This week my Digital Media Aesthetics class is doing networked art (which is sometimes, but not always, the same as net.art) and today the students will be following Natalie Bookchin and Alexei Shulgin’s instructions on how to make DIY net.art. Their Introduction to net.art is even translated to Norwegian, which I suspect will be a relief to students forced to read almost all their curriculum in a second language. I love the idea of writing theory as a set of instructions, and I think trying to follow the instructions will be a much better learning experience than reading a dull description. I might bring dice so we don’t waste time on consensus decisions as to modes and genres but get straight to generating ideas.
After imagining new works of net.art we’ll try to classify them according to Espen Aarseth’s typology in Cybertext. If it works, great, if not, even better, we can discuss why.
espen
what do you mean, “if not”?
Jill
Oops! Uh, well, actually, the taxonomy fit pretty well. But the learning moments were the less-obvious bits, where we had to think to classify…
It was a good class, I reckon. Fun, too, the students said, and the plenary discussion at the end was really productive. The dice were a good move, they were fun and certainly did stop the “what genre shall we choose” discussion where you never get to the point.
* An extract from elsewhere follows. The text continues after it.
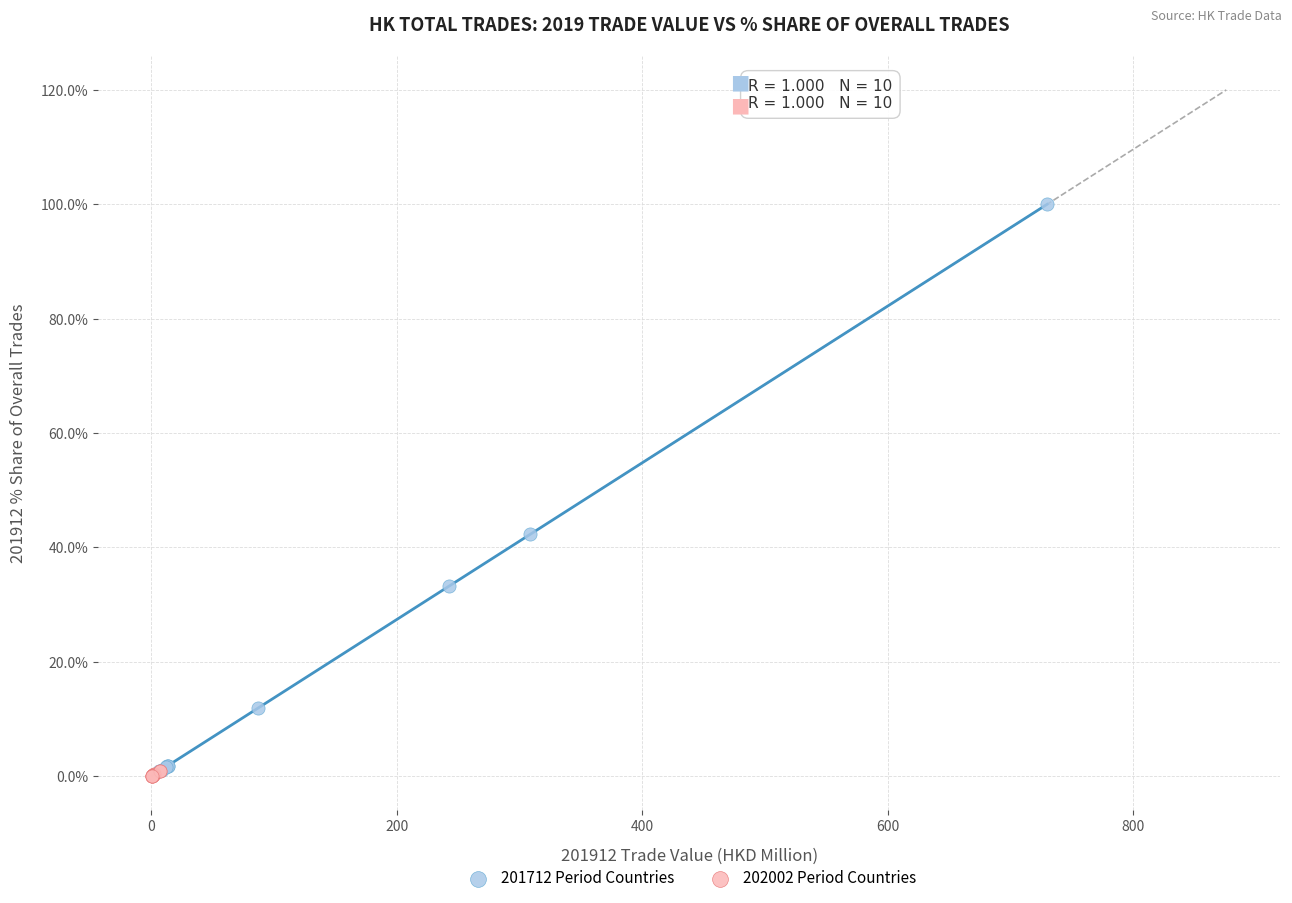

Which series contains the highest Y value?

201712 Period Countries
Instead, some groups rolled up several different concepts. Also we got to see differences between a structured taxonomy like Espen’s and a haphazard one like Bookchin’s and Shulgin’s – of course, theirs was meant to be used rather differently. We spent 45 minutes on generating concepts in groups of three or four, about 10 on me going over Espen’s taxonomy, 10 on them applying it in small groups and 35 on the plenary discussion – yes, we went over time by 10 minutes.
You could actually scale this classroom activity for a huge group. A hundred students, groups of four design net.art and then analyse their concept, then of course since you couldn’t do a full discussion in plenary you’d need to just ask them to talk about the bits they found hard to describe using the taxonomy.
You’d need a lot of dice, though. I’d rather have, oh, about 11 students, like today.